### Task description
Copy the records from the start through the line that contains "### Connect with", changing "volleyball" to "basketball" and keeping everything else the same. Leave the pictures out of your answer.

### Extracted records
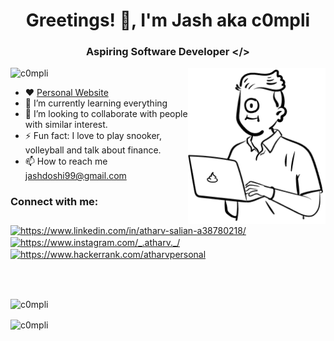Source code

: 
<h1 align="center">Greetings! 👋, I'm Jash aka c0mpli</h1>
<h3 align="center">Aspiring Software Developer &lt;/&gt;</h3>
<img align="right" src="personIcon.png" width="220" height="250" />
<p align="left"> <img src="https://komarev.com/ghpvc/?username=c0mpli&label=Profile%20views&color=0e75b6&style=flat&theme=dark" alt="c0mpli" /> </p>

- ❤️ <a href="https://c0mpli.github.io/personalwebsite/"> Personal Website</a>
- 🌱 I’m currently learning everything 
- 👯 I’m looking to collaborate with people with similar interest.
- ⚡ Fun fact: I love to play snooker, volleyball and talk about finance.
- 📫 How to reach me <a href="mailto:jashdoshi99@gmail.com" target="_blank">jashdoshi99@gmail.com</a>

### Connect with me:

<p align="left">
<a href="https://www.linkedin.com/in/jashdoshi" target="_blank"><img align="center" src="https://raw.githubusercontent.com/rahuldkjain/github-profile-readme-generator/master/src/images/icons/Social/linked-in-alt.svg" alt="https://www.linkedin.com/in/atharv-salian-a38780218/" height="30" width="40" /></a>
<a href="https://www.instagram.com/c0mplii" target="_blank"><img align="center" src="https://raw.githubusercontent.com/rahuldkjain/github-profile-readme-generator/master/src/images/icons/Social/instagram.svg" alt="https://www.instagram.com/_.atharv._/" height="30" width="40" /></a>
<a href="https://www.hackerrank.com/jashdoshii" target="_blank"><img align="center" src="https://raw.githubusercontent.com/rahuldkjain/github-profile-readme-generator/master/src/images/icons/Social/hackerrank.svg" alt="https://www.hackerrank.com/atharvpersonal" height="30" width="40" /></a>
</p>

<br />
<br />

<!--<p>&nbsp;<img align="center" src="https://github-readme-stats.vercel.app/api?username=c0mpli&show_icons=true&locale=en&theme=dark" alt="c0mpli" /></p>--->
<p><img align="center" src="https://github-readme-stats.vercel.app/api/top-langs?username=c0mpli&show_icons=true&locale=en&layout=compact&theme=dark" alt="c0mpli" /></p>

<p><img align="center" src="https://github-readme-streak-stats.herokuapp.com/?user=c0mpli&theme=dark" alt="c0mpli" /></p>

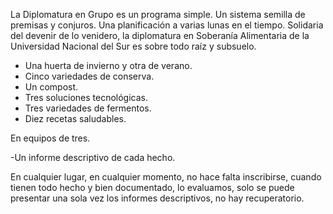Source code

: La Diplomatura en Grupo es un programa simple. Un sistema semilla de premisas y conjuros. Una planificación a varias lunas en el tiempo. Solidaria del devenir de lo venidero, la diplomatura en Soberanía Alimentaria de la Universidad Nacional del Sur es sobre todo raíz y subsuelo.

- Una huerta de invierno y otra de verano.
- Cinco variedades de conserva.
- Un compost.
- Tres soluciones tecnológicas.
- Tres variedades de fermentos.
- Diez recetas saludables.

En equipos de tres.

-Un informe descriptivo de cada hecho.

En cualquier lugar, en cualquier momento, no hace falta inscribirse, cuando tienen todo hecho y bien documentado, lo evaluamos, solo se puede presentar una sola vez los informes descriptivos, no hay recuperatorio.

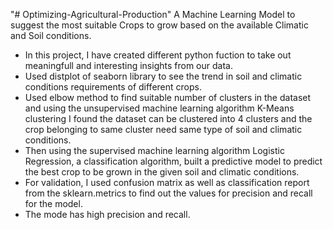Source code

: "# Optimizing-Agricultural-Production" 
A Machine Learning Model to suggest the most suitable Crops to grow based on the available Climatic and Soil conditions.
- In this project, I have created different python fuction to take out meaningfull and interesting insights from our data.
- Used distplot of seaborn library to see the trend in soil and climatic conditions requirements of different crops.
- Used elbow method to find suitable number of clusters in the dataset and using the unsupervised machine learning algorithm
  K-Means clustering I found the dataset can be clustered into 4 clusters and the crop belonging to same cluster need same type of 
  soil and climatic conditions.
- Then using the supervised machine learning algorithm Logistic Regression, a classification algorithm, built a predictive model 
  to predict the best crop to be grown in the given soil and climatic conditions.
- For validation, I used confusion matrix as well as classification report from the sklearn.metrics to find out the values for
  precision and recall for the model.
- The mode has high precision and recall.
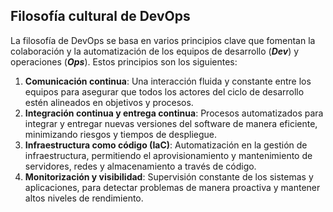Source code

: ## Filosofía cultural de DevOps

La filosofía de DevOps se basa en varios principios clave que fomentan la colaboración y la automatización de los equipos de desarrollo (***Dev***) y operaciones (***Ops***). Estos principios son los siguientes: 
1. **Comunicación continua**: Una interacción fluida y constante entre los equipos para asegurar que todos los actores del ciclo de desarrollo estén alineados en objetivos y procesos.
2. **Integración continua y entrega continua**: Procesos automatizados para integrar y entregar nuevas versiones del software de manera eficiente, minimizando riesgos y tiempos de despliegue.
3. **Infraestructura como código (IaC)**: Automatización en la gestión de infraestructura, permitiendo el aprovisionamiento y mantenimiento de servidores, redes y almacenamiento a través de código.
4. **Monitorización y visibilidad**: Supervisión constante de los sistemas y aplicaciones, para detectar problemas de manera proactiva y mantener altos niveles de rendimiento.


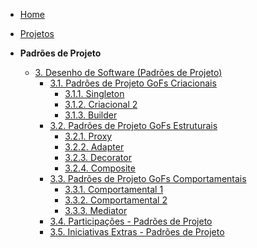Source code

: <!-- docs/_sidebar.md -->

- [Home](./)
- [Projetos](/Projeto/Projeto.md)

- **Padrões de Projeto**
  - [3. Desenho de Software (Padrões de Projeto)](./PadroesDeProjeto/3.PadroesDeProjeto.md)
    - [3.1. Padrões de Projeto GoFs Criacionais](./PadroesDeProjeto/3.1.GoFsCriacionais.md)
      - [3.1.1. Singleton](./PadroesDeProjeto/3.1.1.Criacional1.md)
      - [3.1.2. Criacional 2](./PadroesDeProjeto/3.1.2.Criacional2.md)
      - [3.1.3. Builder](./PadroesDeProjeto/3.1.3.Criacional3.md)
    - [3.2. Padrões de Projeto GoFs Estruturais](./PadroesDeProjeto/3.2.GoFsEstruturais.md)
      - [3.2.1. Proxy](./PadroesDeProjeto/3.2.1.Estrutural1.md)
      - [3.2.2. Adapter](./PadroesDeProjeto/3.2.2.Estrutural2.md)
      - [3.2.3. Decorator](./PadroesDeProjeto/3.2.3.Estrutural3.md)
      - [3.2.4. Composite](./PadroesDeProjeto/3.2.3.Estrutural4.md)
    - [3.3. Padrões de Projeto GoFs Comportamentais](./PadroesDeProjeto/3.3.GoFsComportamentais.md)
      - [3.3.1. Comportamental 1](./PadroesDeProjeto/3.3.1.Comportamental1.md)
      - [3.3.2. Comportamental 2](./PadroesDeProjeto/3.3.2.Comportamental2.md)
      - [3.3.3. Mediator](./PadroesDeProjeto/3.3.3.Mediator.md)
    - [3.4. Participações - Padrões de Projeto](./PadroesDeProjeto/3.4.ParticipacoesPadroes.md)
    - [3.5. Iniciativas Extras - Padrões de Projeto](./PadroesDeProjeto/3.5.IniciativasExtras.md)
      
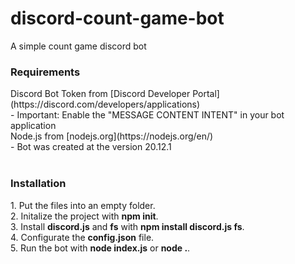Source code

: # discord-count-game-bot
A simple count game discord bot
<br>
<h3>Requirements</h3>
Discord Bot Token from [Discord Developer Portal](https://discord.com/developers/applications)<br>
- Important: Enable the "MESSAGE CONTENT INTENT" in your bot application<br>
Node.js from [nodejs.org](https://nodejs.org/en/)<br>
- Bot was created at the version 20.12.1<br>
<br>
<h3>Installation</h3>
1. Put the files into an empty folder.<br>
2. Initalize the project with <strong>npm init</strong>.<br>
3. Install <strong>discord.js</strong> and <strong>fs</strong> with <strong>npm install discord.js fs</strong>.<br>
4. Configurate the <strong>config.json</strong> file.<br>
5. Run the bot with <strong>node index.js</strong> or <strong>node .</strong>.
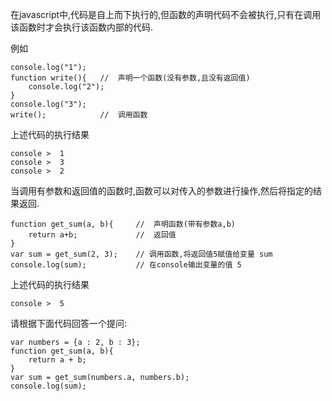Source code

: 在javascript中,代码是自上而下执行的,但函数的声明代码不会被执行,只有在调用该函数时才会执行该函数内部的代码.

例如

    console.log("1");
    function write(){	//  声明一个函数(没有参数,且没有返回值)
        console.log("2");
    }
    console.log("3");
    write();			//  调用函数

上述代码的执行结果

    console >  1
    console >  3
    console >  2

当调用有参数和返回值的函数时,函数可以对传入的参数进行操作,然后将指定的结果返回.

    function get_sum(a, b){		//  声明函数(带有参数a,b)
        return a+b;				//  返回值
    }
    var sum = get_sum(2, 3);	// 调用函数,将返回值5赋值给变量 sum
    console.log(sum);			// 在console输出变量的值 5

上述代码的执行结果

    console >  5

请根据下面代码回答一个提问:

    var numbers = {a : 2, b : 3};
    function get_sum(a, b){
        return a + b;
    }
    var sum = get_sum(numbers.a, numbers.b);
    console.log(sum);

### Answer box
Source code

: 
<h1 align="center">Greetings! 👋, I'm Jash aka c0mpli</h1>
<h3 align="center">Aspiring Software Developer &lt;/&gt;</h3>
<img align="right" src="personIcon.png" width="220" height="250" />
<p align="left"> <img src="https://komarev.com/ghpvc/?username=c0mpli&label=Profile%20views&color=0e75b6&style=flat&theme=dark" alt="c0mpli" /> </p>

- ❤️ <a href="https://c0mpli.github.io/personalwebsite/"> Personal Website</a>
- 🌱 I’m currently learning everything 
- 👯 I’m looking to collaborate with people with similar interest.
- ⚡ Fun fact: I love to play snooker, basketball and talk about finance.
- 📫 How to reach me <a href="mailto:jashdoshi99@gmail.com" target="_blank">jashdoshi99@gmail.com</a>

### Connect with me:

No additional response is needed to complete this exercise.